Are movies becoming more simplistic?
I tracked the dialogue patterns in 64,332 films, measuring lexical diversity, sentence length, filler words, and fragmented speech to see whether movie scripts are becoming structurally simpler.
A reader, Peter, got in touch to ask:
People often complain about a sharp decline in the quality of film writing in the last 10-15 years. So my thinking is, are modern screenplays objectively worse?
I love these types of questions. Partly because it‘s an entry point for research that will help us better understand movies, and partly because it will force us to define terms. In that process of defining something like “worse”, we will learn more about the nature of movies, even before the data reveals the results.
Today I’m going to address one narrow aspect of the question (i.e. writing style).
I studied the dialogue in 64,332 movies released between 1940 and 2022. Each movie’s writing was scored using four metrics, which will allow us to see the change over time.
Vocabulary variety (technical term is MTLD) is a measure of lexical diversity, i.e., how long a script can keep introducing new words before it starts repeating itself.
Sentence structure, which splits into:
Line verbosity i.e. how many words within a line.

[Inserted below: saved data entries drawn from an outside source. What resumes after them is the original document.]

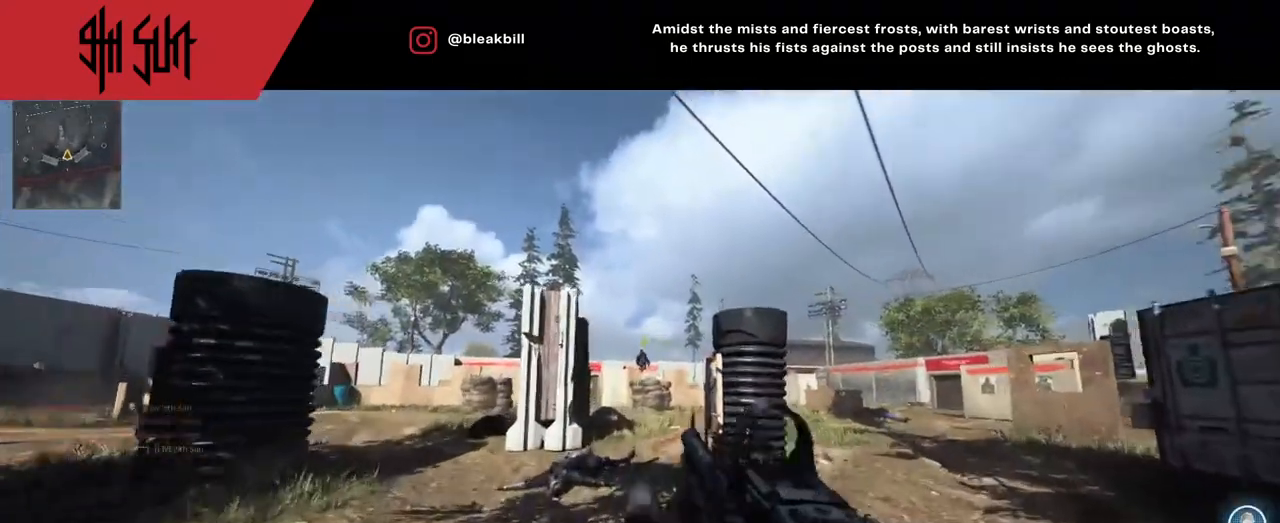
{"buttons": [], "left_stick": "up-left", "right_stick": "left", "events": [[133, "CIRCLE", "up"], [133, "R2", "down"], [133, "right_stick", "up-left"], [200, "L2", "up"], [267, "R2", "up"], [300, "right_stick", "down"], [417, "right_stick", "left"]]}
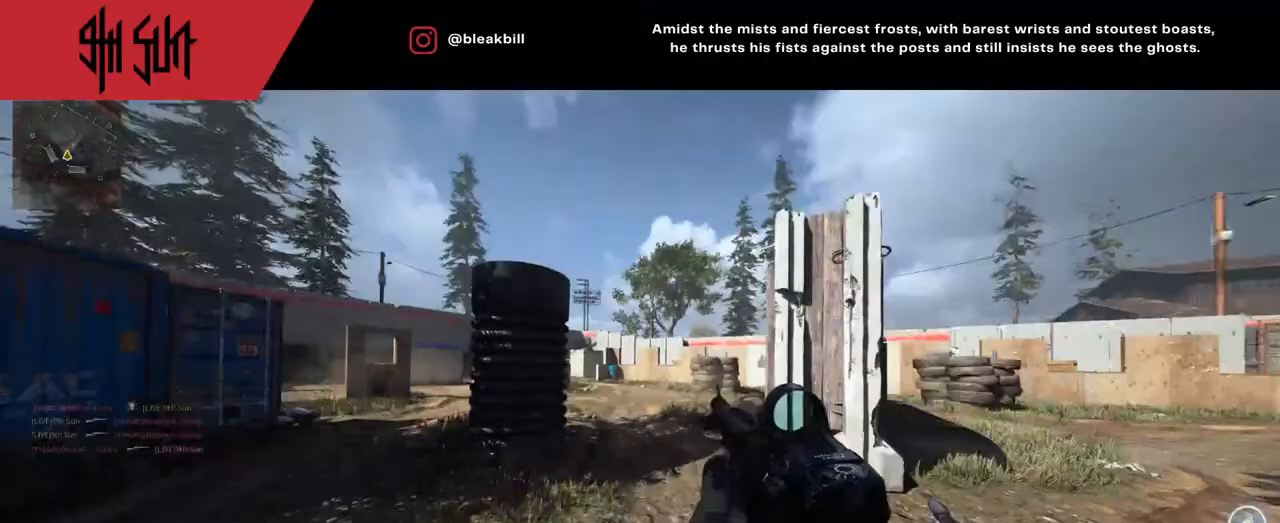
{"buttons": [], "left_stick": "up-right", "right_stick": "right", "events": [[217, "right_stick", "right"], [417, "left_stick", "right"], [500, "left_stick", "up-right"]]}
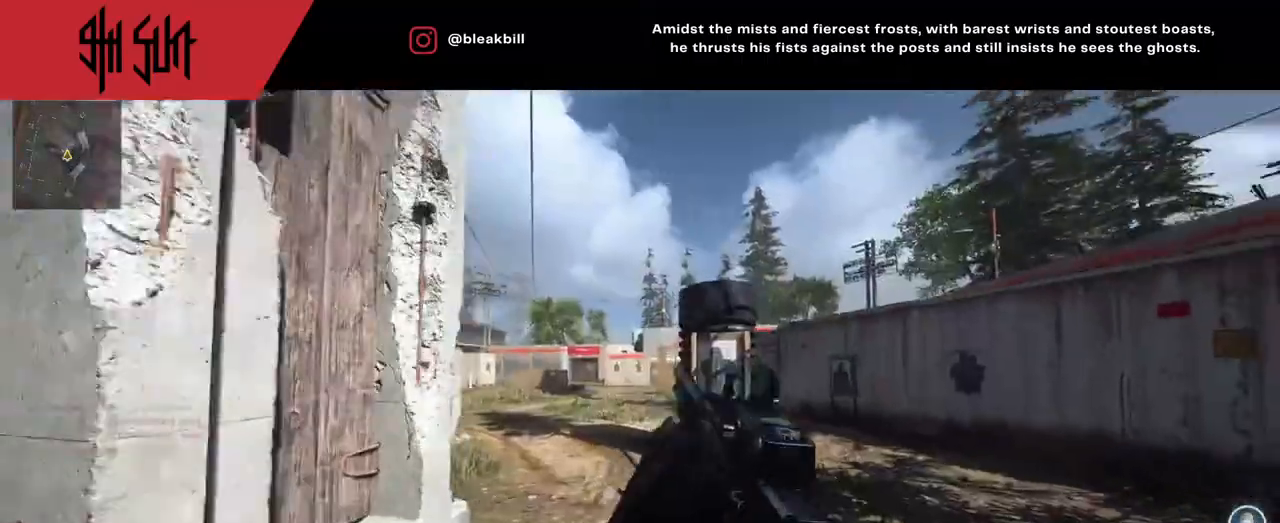
{"buttons": ["TRIANGLE"], "left_stick": "up", "right_stick": "center", "events": [[33, "left_stick", "up"], [217, "right_stick", "center"], [267, "right_stick", "left"], [417, "TRIANGLE", "down"], [500, "right_stick", "center"]]}
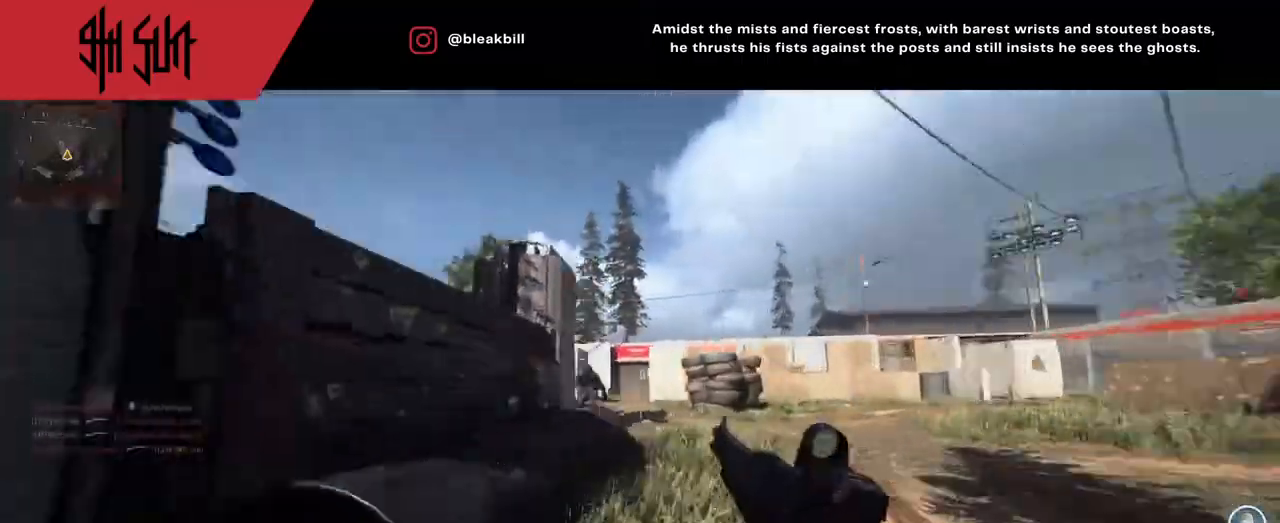
{"buttons": ["CIRCLE", "TRIANGLE", "R1"], "left_stick": "up-right", "right_stick": "left", "events": [[83, "TRIANGLE", "up"], [83, "left_stick", "up-right"], [283, "R1", "down"], [283, "right_stick", "left"], [400, "CIRCLE", "down"], [400, "TRIANGLE", "down"]]}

Short lines i.e. how many sentences have only one, two, or three words.
Filler words look at how much conversational padding there is, such as “like”, "you know”, “I mean”, etc.
Together, we can use these signals to see whether scripts are becoming simpler. If they are, we would expect to see a narrower vocabulary, shorter speech chunks, more fragments, and possibly more conversational padding.
Now we have our measures, place your bets on what we’ll see…
Signal 1 - Are movies using fewer unique words?
Let’s start with the broadest signal. Vocabulary variety tracks how wide a script’s word range is. Technically, this is measured using Measure of Textual Lexical Diversity which estimates how long a text can continue introducing new words before it starts recycling earlier ones.
In practice, it answers a simple question: how quickly does a script begin repeating itself?
Imagine two versions of the same emotional scene.
In one version, a character says something is “astonishing”, then “extraordinary”, then “unprecedented”. The writer keeps reaching for fresh terms.
In the other version, everything is “crazy”. The surprise is crazy. The plan is crazy. The villain is crazy. The solution is crazy.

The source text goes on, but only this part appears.